Separating sections of Pulaski County and dividing Little Rock and North Little Rock into separate congressional districts are among the legislation adopted by state lawmakers on Thursday. On the other hand, while some Central Arkansas legislators and mayors advocated for a design to preserve Pulaski County, the Republican-controlled General Assembly approved a model that some political leaders say favors GOP incumbents, per Arkansas Democrat-Gazette.
Now Gov. Asa Hutchinson must decide whether to sign the legislation into law, reject them, or allow them to become law without his signature. Meanwhile, North Little Rock Mayor Terry Hartwick said he spoke with Sen. Jane English, R-North Little Rock, last week to express his concerns about the possibility of his city being divided into congressional districts.
It Would Take A Great Skill To Evenly Divide The Population
The General Assembly had already delivered the laws to the governor’s desk when they met on Friday afternoon. According to English, the decision to split North Little Rock and Pulaski County, the sponsor of the Senate redistricting measure, comes down to basic math caused by uneven growth in different sections of the state.
English asserted that it would take a lot of skill to make the population even in all of the districts. Furthermore, some political leaders in Pulaski County have chastised state legislators for drawing a congressional map that separates the county and their communities.
Nonetheless, Pulaski County is divided into three congressional districts, according to the map established by the state legislature. The majority of Pulaski County will remain in Republican French Hill’s 2nd Congressional District. Moreover, the southern part of Little Rock would be shifted from Hill’s Central Arkansas district to the 4th Congressional District, which includes the majority of southwest Arkansas.
Hill – No Comment On the Separation
Hill declined to comment on the possibility of dividing Pulaski County into separate congressional districts when questioned about it on Monday, saying, “I’m not going to interfere with what their process is.” Hill said, however, that the Legislature must consider the political as well as the economic repercussions of the boundaries.
North Little Rock, which has around 66,000 people, will primarily remain in the 2nd Congressional District. Still, an eastern portion of the city will be assigned to Republican Rick Crawford of Jonesboro’s 1st Congressional District.
The city’s eastern wing, home to a newly minted Amazon fulfillment center and other prospective business development, will be shifted to Crawford’s district. Still, the majority of the city’s population would remain in the 2nd Congressional District.
Race Is Disregarded In Creating The Map
When creating the map, state politicians claimed they didn’t consider race.
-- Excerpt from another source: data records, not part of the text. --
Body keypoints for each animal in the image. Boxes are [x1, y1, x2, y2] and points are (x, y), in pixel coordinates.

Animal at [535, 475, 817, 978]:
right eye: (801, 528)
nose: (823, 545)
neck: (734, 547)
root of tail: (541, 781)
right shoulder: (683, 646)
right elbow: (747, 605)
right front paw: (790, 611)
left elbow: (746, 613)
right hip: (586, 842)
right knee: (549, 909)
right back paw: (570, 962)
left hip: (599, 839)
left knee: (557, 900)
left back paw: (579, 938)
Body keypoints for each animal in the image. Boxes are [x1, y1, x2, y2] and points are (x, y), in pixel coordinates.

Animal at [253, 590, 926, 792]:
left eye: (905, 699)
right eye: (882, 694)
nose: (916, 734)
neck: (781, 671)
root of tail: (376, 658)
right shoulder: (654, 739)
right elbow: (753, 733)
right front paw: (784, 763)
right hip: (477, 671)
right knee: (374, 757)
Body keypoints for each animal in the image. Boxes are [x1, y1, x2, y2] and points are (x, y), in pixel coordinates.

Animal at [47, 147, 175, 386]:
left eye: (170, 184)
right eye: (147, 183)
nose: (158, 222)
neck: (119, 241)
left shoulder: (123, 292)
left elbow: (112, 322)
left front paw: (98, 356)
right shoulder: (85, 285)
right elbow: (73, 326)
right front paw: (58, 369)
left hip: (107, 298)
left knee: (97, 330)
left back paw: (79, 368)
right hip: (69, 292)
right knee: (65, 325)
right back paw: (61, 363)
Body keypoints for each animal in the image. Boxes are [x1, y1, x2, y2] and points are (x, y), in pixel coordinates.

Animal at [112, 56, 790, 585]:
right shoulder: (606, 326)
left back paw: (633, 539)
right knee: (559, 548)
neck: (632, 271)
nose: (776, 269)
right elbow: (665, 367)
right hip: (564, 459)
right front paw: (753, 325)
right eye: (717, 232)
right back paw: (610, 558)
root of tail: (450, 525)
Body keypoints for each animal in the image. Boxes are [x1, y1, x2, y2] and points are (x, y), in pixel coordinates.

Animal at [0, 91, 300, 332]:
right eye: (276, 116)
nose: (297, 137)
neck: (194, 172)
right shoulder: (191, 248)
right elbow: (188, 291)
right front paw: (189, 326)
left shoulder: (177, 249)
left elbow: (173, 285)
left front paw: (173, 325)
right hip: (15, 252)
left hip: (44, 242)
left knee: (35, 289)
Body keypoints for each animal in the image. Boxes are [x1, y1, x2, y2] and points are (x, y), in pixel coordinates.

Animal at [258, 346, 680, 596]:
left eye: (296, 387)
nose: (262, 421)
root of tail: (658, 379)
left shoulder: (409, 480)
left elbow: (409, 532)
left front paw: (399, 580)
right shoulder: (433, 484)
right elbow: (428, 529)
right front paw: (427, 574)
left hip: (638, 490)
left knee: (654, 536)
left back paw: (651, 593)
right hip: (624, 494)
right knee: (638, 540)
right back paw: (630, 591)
According to U.S. Census data included in the bills, the proposed plan would push roughly 21,000 Black residents out of the 2nd Congressional District. In a statement released Thursday night, Little Rock Mayor Frank Scott slammed the design for splitting Little Rock’s Black and Hispanic neighborhoods into distinct congressional districts.
“I am deeply concerned about the gerrymandering along racial lines happening in our community, which was designed to dilute the voices of the residences of Little Rock,” Scott stated. On the other hand, Judge Barry Hyde of Pulaski County also spoke out against the county’s division map, urging Metroplan, a regional group of municipal governments in Central Arkansas, to vote on a resolution pushing lawmakers not to separate the county.
Tab Townsell, Metroplan’s executive director, claimed in an email that he had lobbied the Legislature on behalf of Central Arkansas officials who do not want the county separated, dropping and emailing packages of information to state legislators and the governor.
However, English said the Legislature couldn’t do much to prevent Pulaski County from being separated because the state’s expansion was focused in Northwest and Central Arkansas.